Case ID: so2d_652/html/0458-01.html
Source: Caselaw Access Project
Author: {"author": "PER CURIAM.", "license": "Public Domain", "url": "https://static.case.law/"}
Date Created: 2024-08-24T03:29:51.129683

Larry Russell GAINES, Appellant, v. STATE of Florida, Appellee.
    No. 93-3105.
    District Court of Appeal of Florida, Fourth District.
    March 22, 1995.
    Richard L. Jorandby, Public Defender, and Karen E. Ehrlich, Asst. Public Defender, West Palm Beach, for appellant.
    
      Robert A. Butterworth, Atty. Gen., Tallahassee, and Sharon A. Wood, Asst. Atty. Gen., West Palm Beach, for appellee.
   PER CURIAM.

Larry Russell Gaines, appellant, was charged by information with sexual battery with a firearm and lewd assault. The jury found appellant guilty of sexual battery (a lesser included offense) and guilty of lewd assault. We affirm the conviction and sentence for sexual battery.

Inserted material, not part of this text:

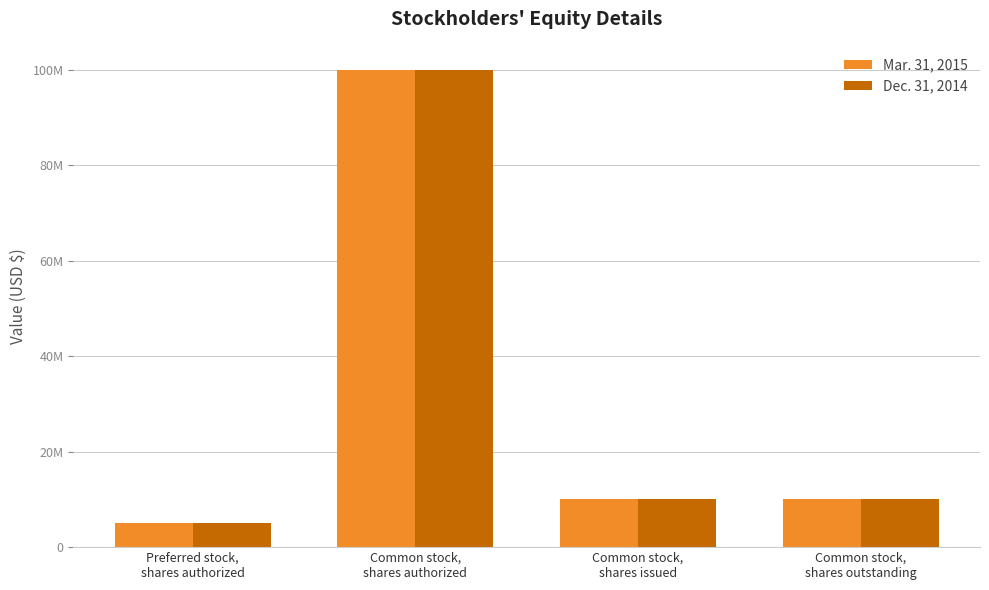

What is the value of the Dec. 31, 2014 bar at the 2nd from the left?

100000000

The crime of lewd assault is proscribed by section 800.04(1), Florida Statutes (1991). In its instructions to the jury the trial court, instead of the instructions for lewd assault, read the instruction for an unnatural and lascivious act under section 800.02, Florida Statutes (1991). Appellant did not object to the instructions given.

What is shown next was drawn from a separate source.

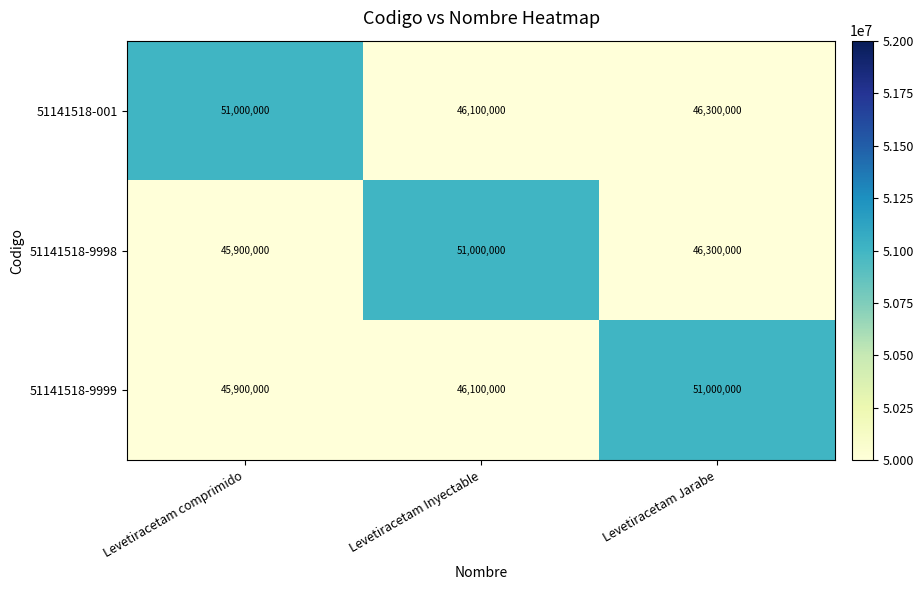

Which series changed the most between Levetiracetam comprimido and Levetiracetam Jarabe?

51141518-9999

Where instructions for a different crime from that with which a defendant is charged and convicted are read to the jury, the verdict as to that crime is a nullity. See Moore v. State, 496 So.2d 255 (Fla. 5th DCA 1986). The error is clearly fundamental and requires reversal.

We do not agree with the state’s assertion that the failure to give an instruction defining assault was harmless error and would not have been helpful since the appellant’s defense was that the incident never occurred. Once the jury determined that the incident did occur, the issue then became whether the conduct rose to the level of an assault. A finding that a defendant committed an unnatural act is not equivalent to a finding that a defendant assaulted the victim (hence the reason one crime is a misdemeanor and one is a felony). Thus, instructing the jury that the state must merely prove that an “act” occurred is not equivalent to instructing the jury that the state must prove assault, which requires proof of intent to threaten violence, ability to carry out the threat, and well-founded fear. Since the jury was not instructed on the requisite elements of proof, defendant’s due process rights were violated because he was sentenced for a felony when the jury was only asked to decide whether the proof adduced rose to the level required for a misdemeanor.

Our resolution of this issue moots the sentencing issue also raised by appellant.

AFFIRMED IN PART; REVERSED IN PART; REMANDED.

HERSEY, GUNTHER and STEVENSON, JJ., concur.